-------- DATA PROVIDED --------
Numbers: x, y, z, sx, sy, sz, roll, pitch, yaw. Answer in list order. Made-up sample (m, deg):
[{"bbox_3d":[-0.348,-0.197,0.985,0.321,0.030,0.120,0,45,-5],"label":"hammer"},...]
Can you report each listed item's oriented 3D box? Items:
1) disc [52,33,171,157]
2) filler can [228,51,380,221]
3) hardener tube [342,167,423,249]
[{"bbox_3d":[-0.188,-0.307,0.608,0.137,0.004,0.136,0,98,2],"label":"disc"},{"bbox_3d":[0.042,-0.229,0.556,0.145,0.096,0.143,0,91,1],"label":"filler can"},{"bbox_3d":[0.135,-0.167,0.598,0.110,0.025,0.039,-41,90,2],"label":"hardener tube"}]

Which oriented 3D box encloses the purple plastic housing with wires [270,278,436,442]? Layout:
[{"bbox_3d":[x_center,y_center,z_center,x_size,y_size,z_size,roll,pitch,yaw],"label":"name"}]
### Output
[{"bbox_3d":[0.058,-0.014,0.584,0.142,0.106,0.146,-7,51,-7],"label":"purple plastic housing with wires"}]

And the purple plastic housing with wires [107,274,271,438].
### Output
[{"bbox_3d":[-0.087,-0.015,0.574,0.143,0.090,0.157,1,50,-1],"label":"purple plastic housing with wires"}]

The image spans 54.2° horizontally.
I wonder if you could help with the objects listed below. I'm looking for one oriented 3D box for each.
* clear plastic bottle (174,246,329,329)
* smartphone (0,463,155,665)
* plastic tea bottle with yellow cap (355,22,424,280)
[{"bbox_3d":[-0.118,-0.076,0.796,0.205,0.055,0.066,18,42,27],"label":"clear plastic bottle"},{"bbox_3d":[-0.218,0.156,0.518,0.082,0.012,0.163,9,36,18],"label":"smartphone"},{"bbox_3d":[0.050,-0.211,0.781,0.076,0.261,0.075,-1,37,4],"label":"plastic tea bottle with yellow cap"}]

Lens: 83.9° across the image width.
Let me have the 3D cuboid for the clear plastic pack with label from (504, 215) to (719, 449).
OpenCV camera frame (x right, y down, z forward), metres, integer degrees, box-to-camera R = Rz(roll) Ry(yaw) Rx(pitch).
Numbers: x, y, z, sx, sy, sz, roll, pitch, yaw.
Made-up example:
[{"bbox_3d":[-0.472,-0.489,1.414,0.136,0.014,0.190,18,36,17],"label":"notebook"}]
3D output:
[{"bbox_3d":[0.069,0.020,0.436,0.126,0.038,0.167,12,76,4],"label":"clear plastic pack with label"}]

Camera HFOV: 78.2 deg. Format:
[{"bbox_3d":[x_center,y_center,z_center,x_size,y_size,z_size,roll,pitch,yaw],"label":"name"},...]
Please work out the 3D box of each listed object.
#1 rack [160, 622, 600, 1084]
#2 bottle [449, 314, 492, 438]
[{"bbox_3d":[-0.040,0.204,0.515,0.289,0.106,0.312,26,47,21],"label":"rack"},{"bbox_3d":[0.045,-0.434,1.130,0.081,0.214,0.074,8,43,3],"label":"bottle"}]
--------
▶ _ACTIVITY_
Filter the records for lines containing the word "pitch" and copy each one.

▶ _EXPECTED ANSWER_
Numbers: x, y, z, sx, sy, sz, roll, pitch, yaw. Answer in list order. Made-up sample (m, deg):
[{"bbox_3d":[x_center,y_center,z_center,x_size,y_size,z_size,roll,pitch,yaw],"label":"name"}]
OpenCV camera frame (x right, y down, z forward), metres, integer degrees, box-to-camera R = Rz(roll) Ry(yaw) Rx(pitch).
Numbers: x, y, z, sx, sy, sz, roll, pitch, yaw.
[{"bbox_3d":[x_center,y_center,z_center,x_size,y_size,z_size,roll,pitch,yaw],"label":"name"},...]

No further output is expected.